**What you need to do**
Below are the records. Reproduce the line that contains "right eye: (824, 584)" and every line after it to the end, exactly and alone.

**Data shown**
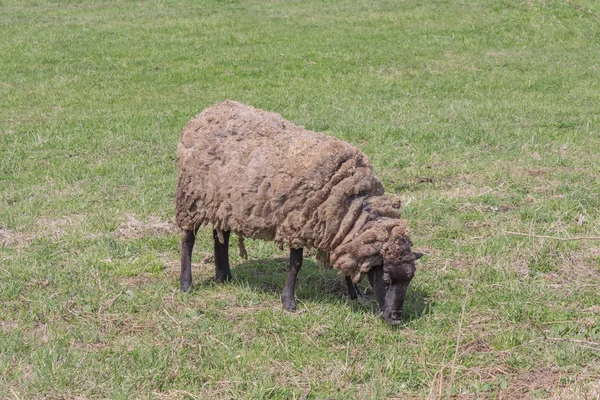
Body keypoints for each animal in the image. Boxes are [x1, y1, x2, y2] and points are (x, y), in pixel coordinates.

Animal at [175, 100, 422, 324]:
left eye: (409, 280)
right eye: (386, 280)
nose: (396, 320)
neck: (349, 200)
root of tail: (206, 112)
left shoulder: (338, 230)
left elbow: (345, 262)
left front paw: (355, 294)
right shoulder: (296, 222)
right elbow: (296, 264)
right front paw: (288, 302)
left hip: (224, 202)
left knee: (221, 236)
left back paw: (224, 276)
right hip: (192, 197)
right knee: (188, 239)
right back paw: (187, 284)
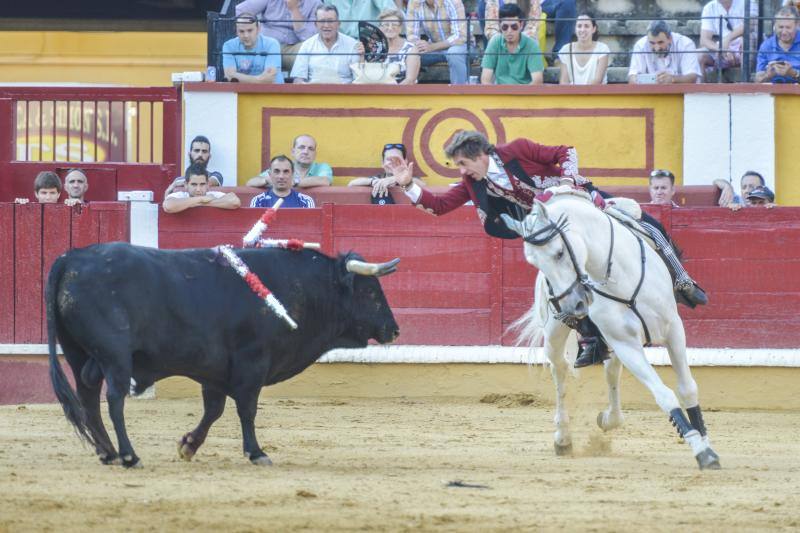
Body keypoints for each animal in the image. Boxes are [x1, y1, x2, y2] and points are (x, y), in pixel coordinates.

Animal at [47, 242, 400, 466]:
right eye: (370, 291)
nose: (394, 330)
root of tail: (72, 257)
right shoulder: (252, 363)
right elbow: (247, 409)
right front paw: (256, 452)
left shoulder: (212, 370)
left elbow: (213, 410)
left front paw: (188, 446)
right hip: (116, 357)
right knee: (113, 400)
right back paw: (129, 455)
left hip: (79, 354)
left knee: (88, 399)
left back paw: (107, 452)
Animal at [504, 191, 720, 470]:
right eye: (533, 262)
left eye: (560, 253)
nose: (573, 306)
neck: (616, 274)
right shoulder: (625, 343)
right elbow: (664, 395)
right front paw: (701, 450)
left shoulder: (673, 329)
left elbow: (687, 388)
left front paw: (704, 441)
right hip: (555, 334)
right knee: (560, 370)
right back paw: (563, 437)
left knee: (611, 371)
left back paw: (608, 419)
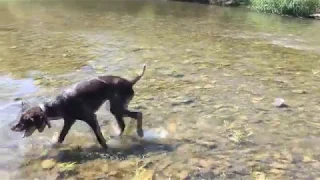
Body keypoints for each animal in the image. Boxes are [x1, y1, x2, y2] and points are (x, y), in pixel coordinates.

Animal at [10, 64, 146, 148]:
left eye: (24, 121)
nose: (12, 128)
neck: (58, 104)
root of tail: (130, 82)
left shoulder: (91, 118)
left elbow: (99, 138)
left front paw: (105, 147)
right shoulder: (69, 122)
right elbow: (60, 137)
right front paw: (54, 146)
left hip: (116, 108)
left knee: (138, 114)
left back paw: (139, 132)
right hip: (115, 108)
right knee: (123, 124)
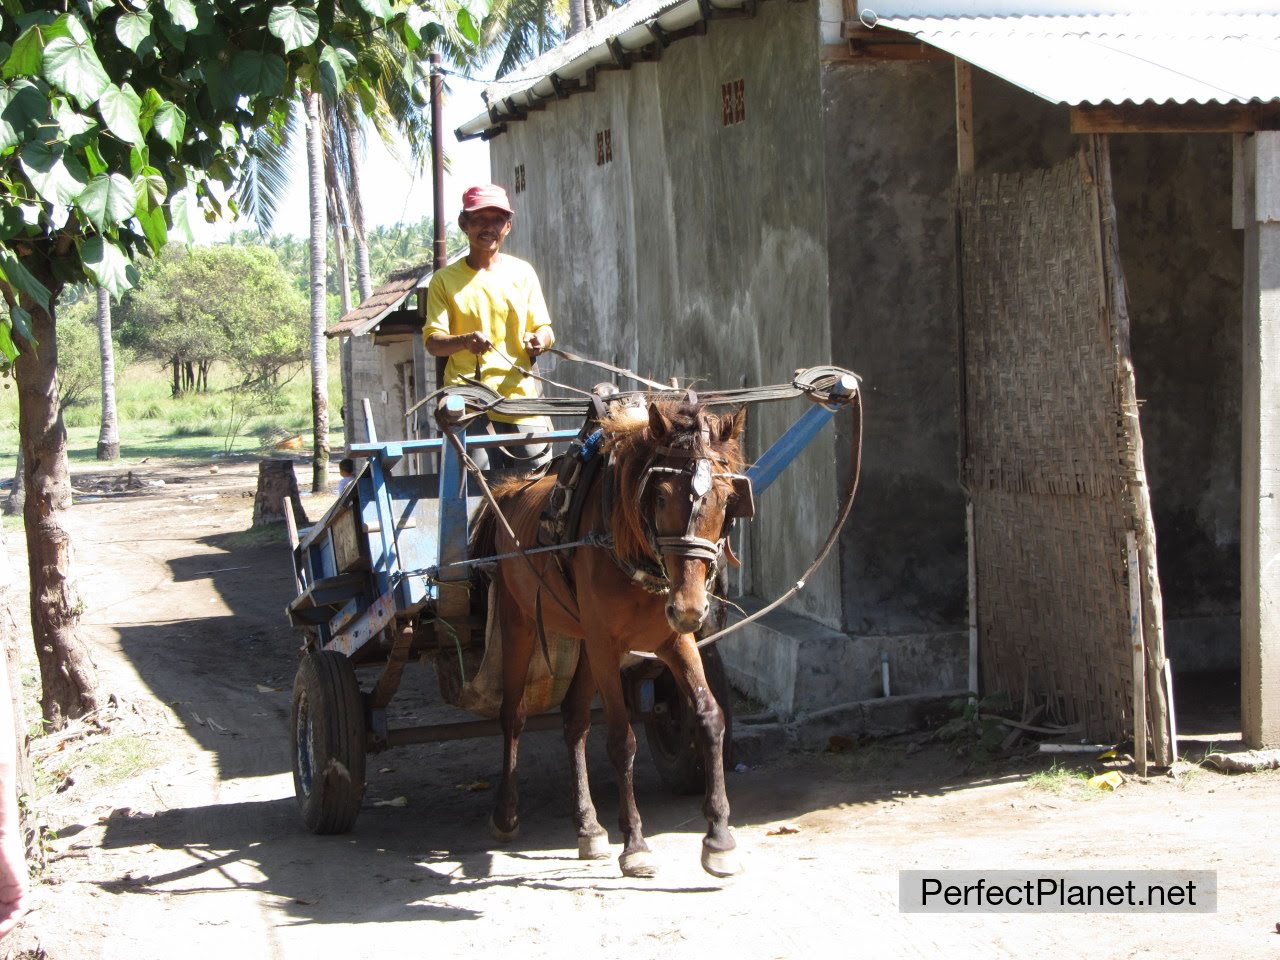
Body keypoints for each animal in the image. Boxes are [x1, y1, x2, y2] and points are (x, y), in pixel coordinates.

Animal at [471, 399, 747, 880]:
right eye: (660, 495)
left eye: (728, 500)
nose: (691, 609)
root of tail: (507, 490)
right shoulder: (607, 645)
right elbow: (622, 741)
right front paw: (634, 844)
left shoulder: (672, 641)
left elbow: (710, 717)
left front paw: (718, 839)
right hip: (520, 623)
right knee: (514, 716)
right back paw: (506, 814)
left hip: (585, 642)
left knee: (574, 720)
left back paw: (588, 826)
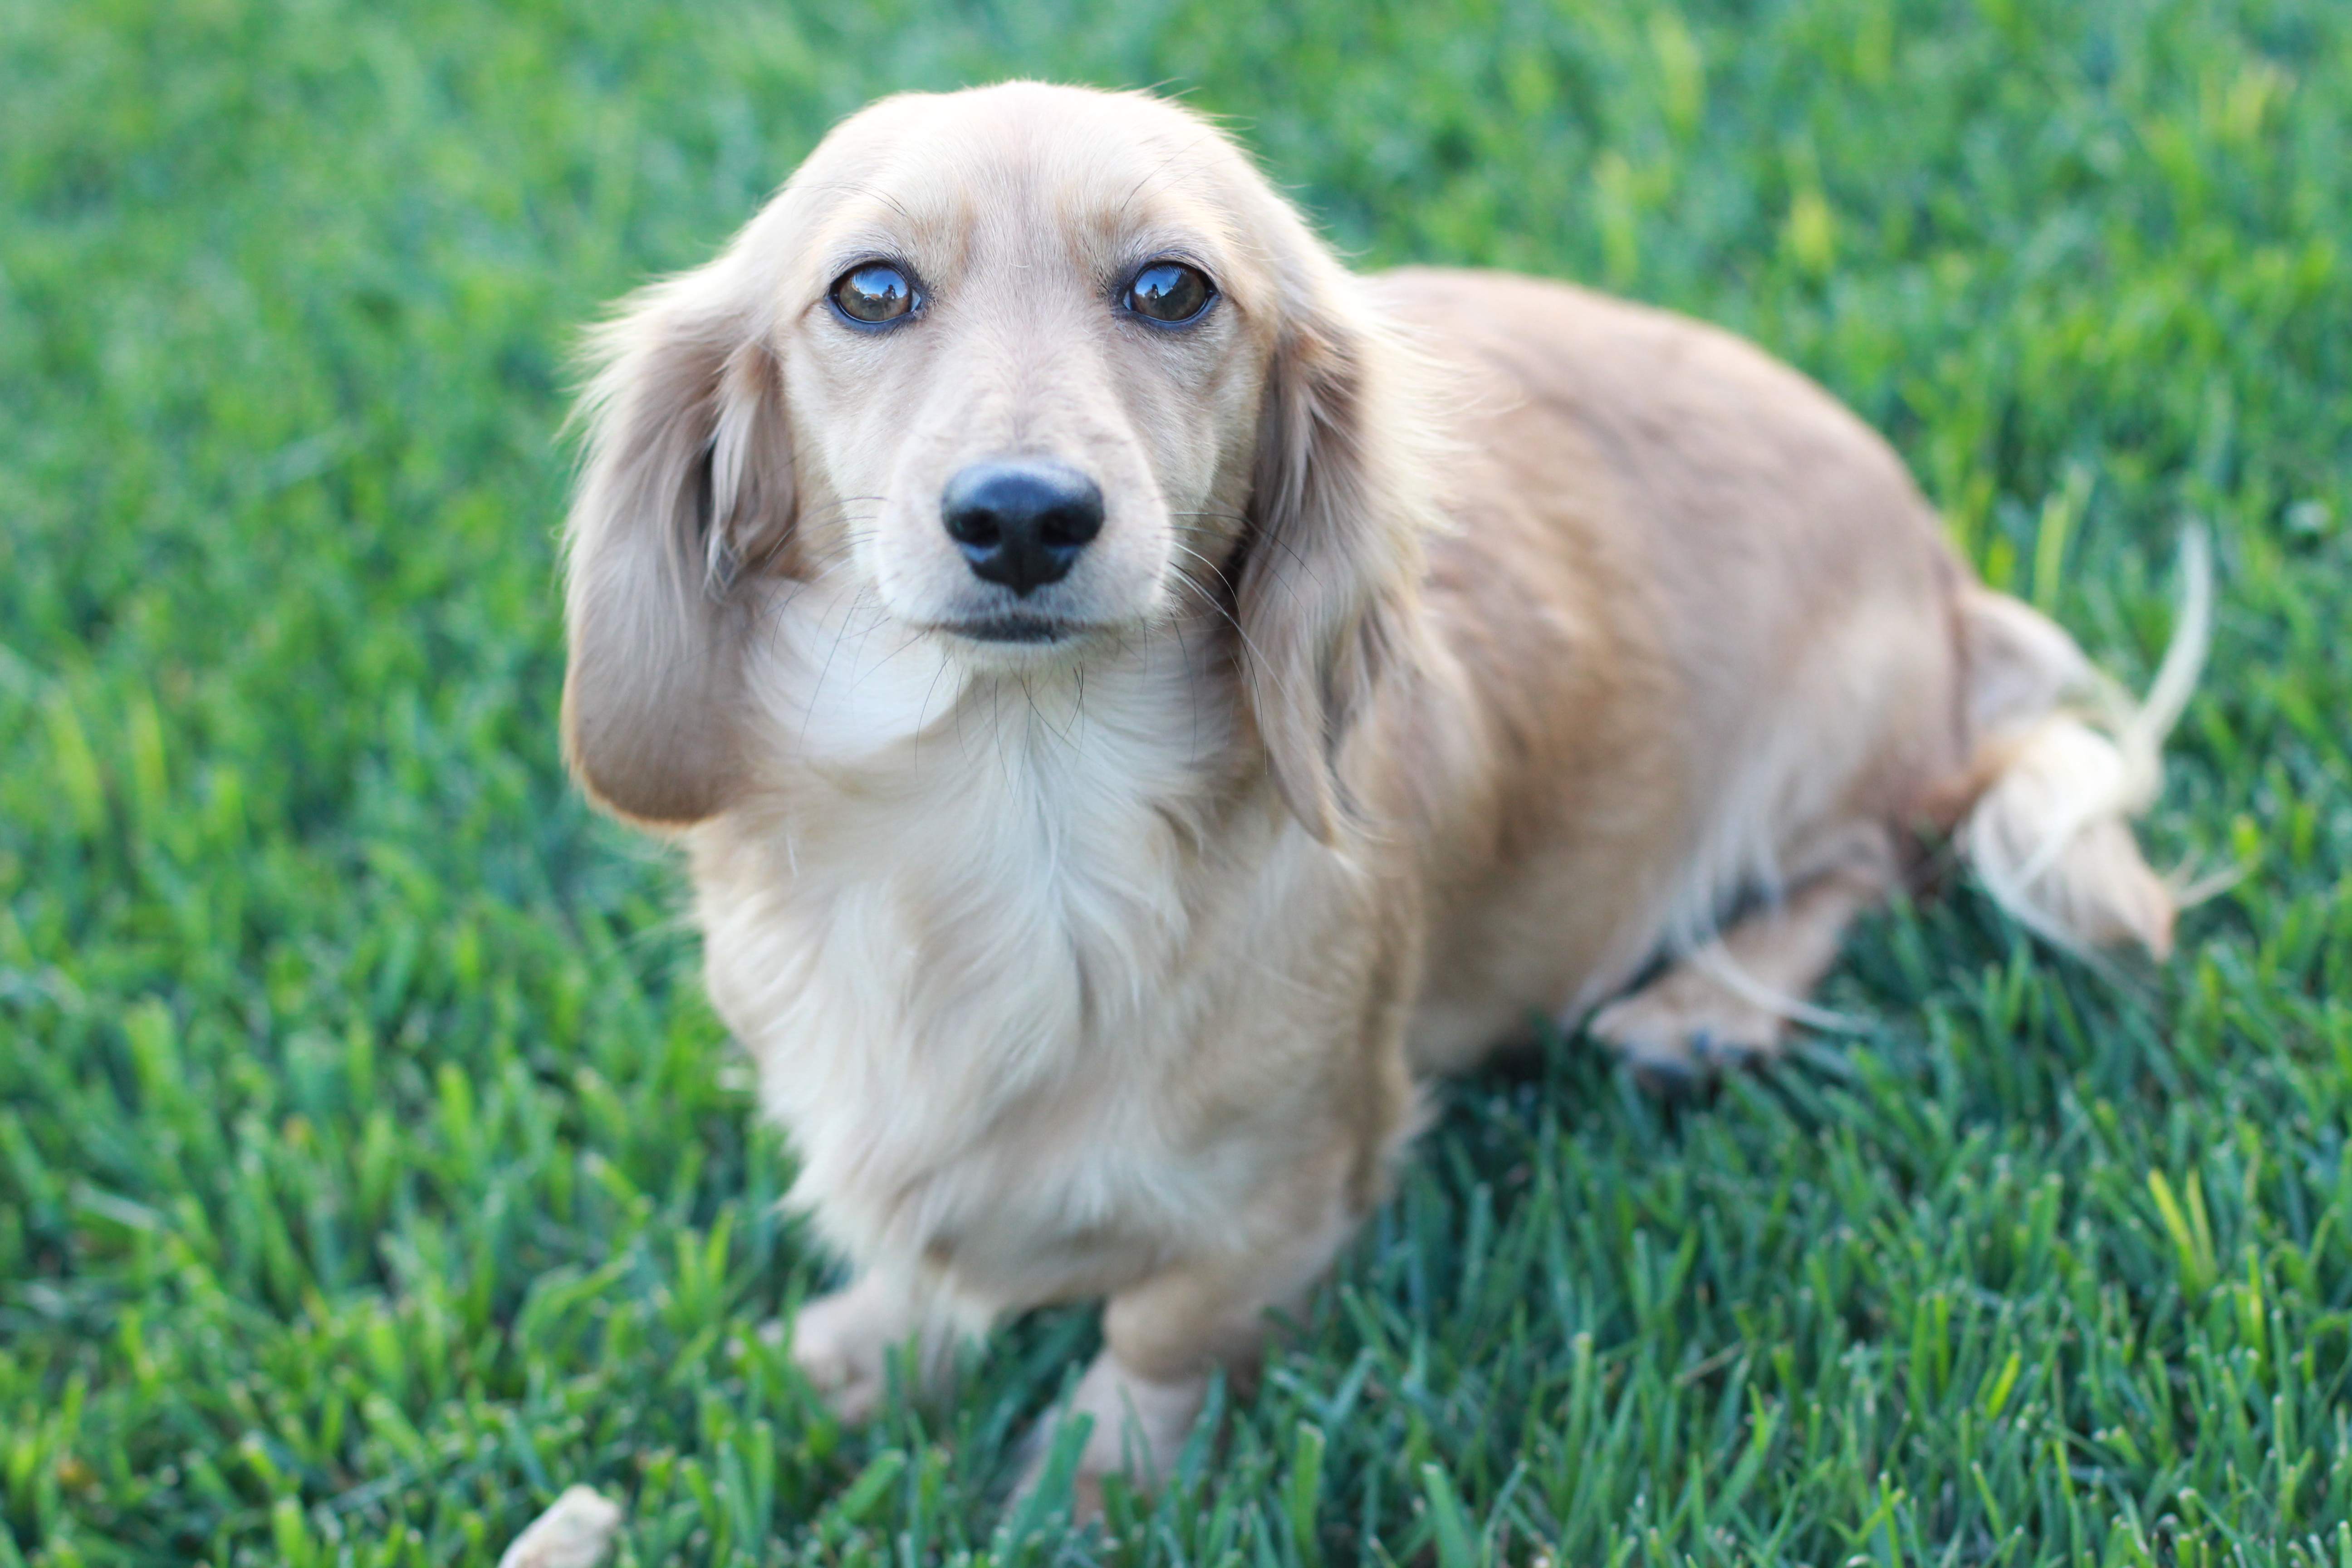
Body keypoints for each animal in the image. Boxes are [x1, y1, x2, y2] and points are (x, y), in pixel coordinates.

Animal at [555, 83, 2201, 1504]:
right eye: (872, 291)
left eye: (1172, 290)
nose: (1023, 518)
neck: (1011, 815)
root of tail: (1941, 572)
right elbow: (919, 1255)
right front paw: (870, 1344)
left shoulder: (1291, 1189)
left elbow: (1159, 1333)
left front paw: (1089, 1482)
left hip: (1829, 744)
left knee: (1880, 851)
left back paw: (1699, 1009)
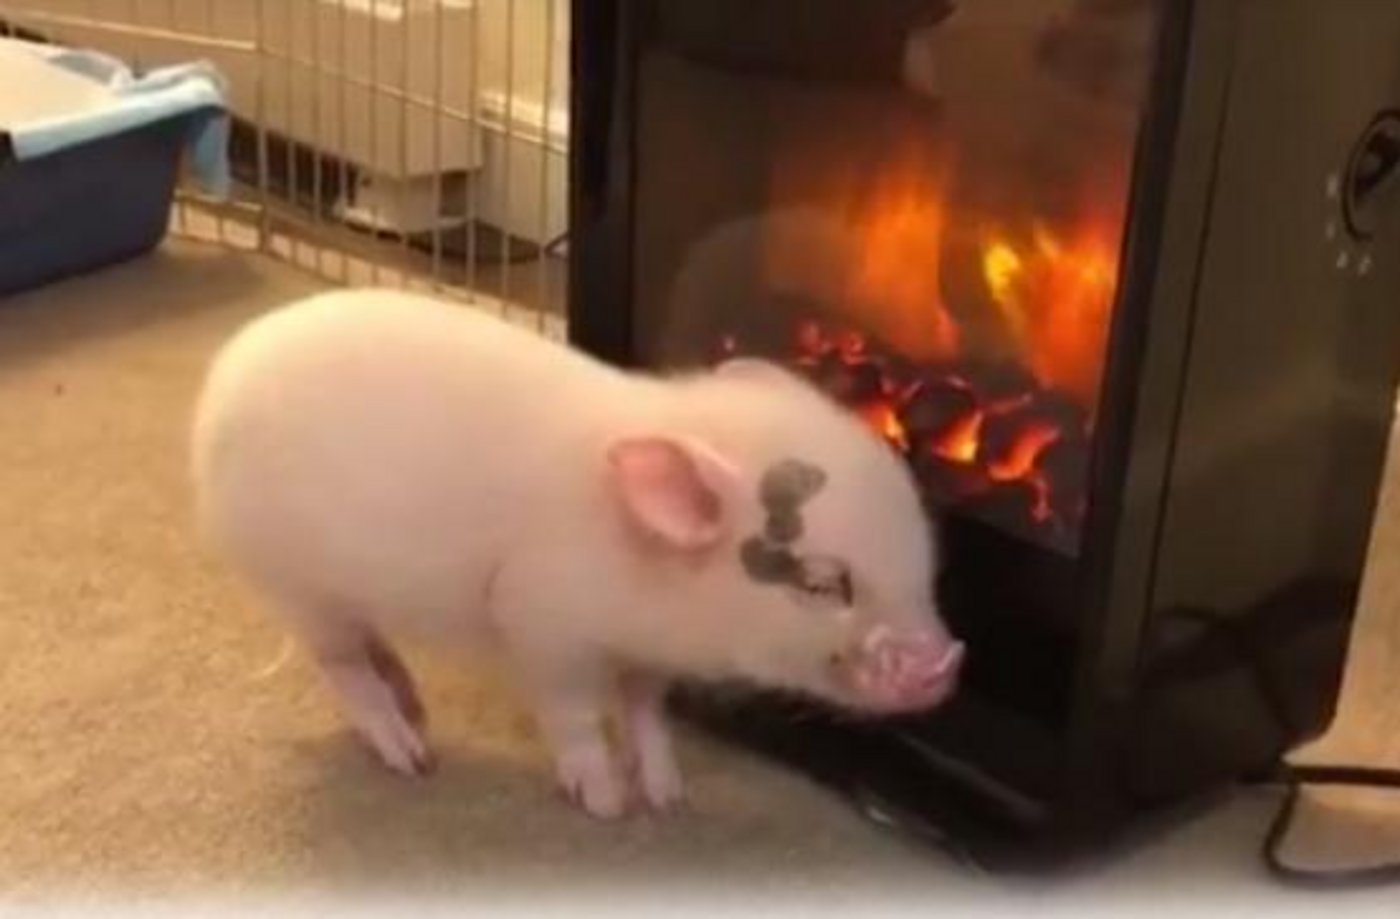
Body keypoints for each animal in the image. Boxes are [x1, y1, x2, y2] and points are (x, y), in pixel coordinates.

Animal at [189, 288, 964, 818]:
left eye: (923, 563)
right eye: (824, 584)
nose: (945, 662)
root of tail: (222, 377)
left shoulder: (651, 655)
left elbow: (646, 709)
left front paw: (670, 798)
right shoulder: (541, 622)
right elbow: (577, 713)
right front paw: (608, 803)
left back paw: (416, 708)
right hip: (295, 585)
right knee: (343, 664)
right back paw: (413, 756)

**Solution for this problem**
right eye: (824, 584)
nose: (945, 662)
root of tail: (222, 377)
left shoulder: (651, 655)
left elbow: (646, 709)
left front paw: (670, 798)
right shoulder: (541, 622)
right elbow: (577, 713)
right front paw: (608, 803)
left back paw: (416, 708)
right hip: (295, 585)
right knee: (343, 664)
right back paw: (413, 756)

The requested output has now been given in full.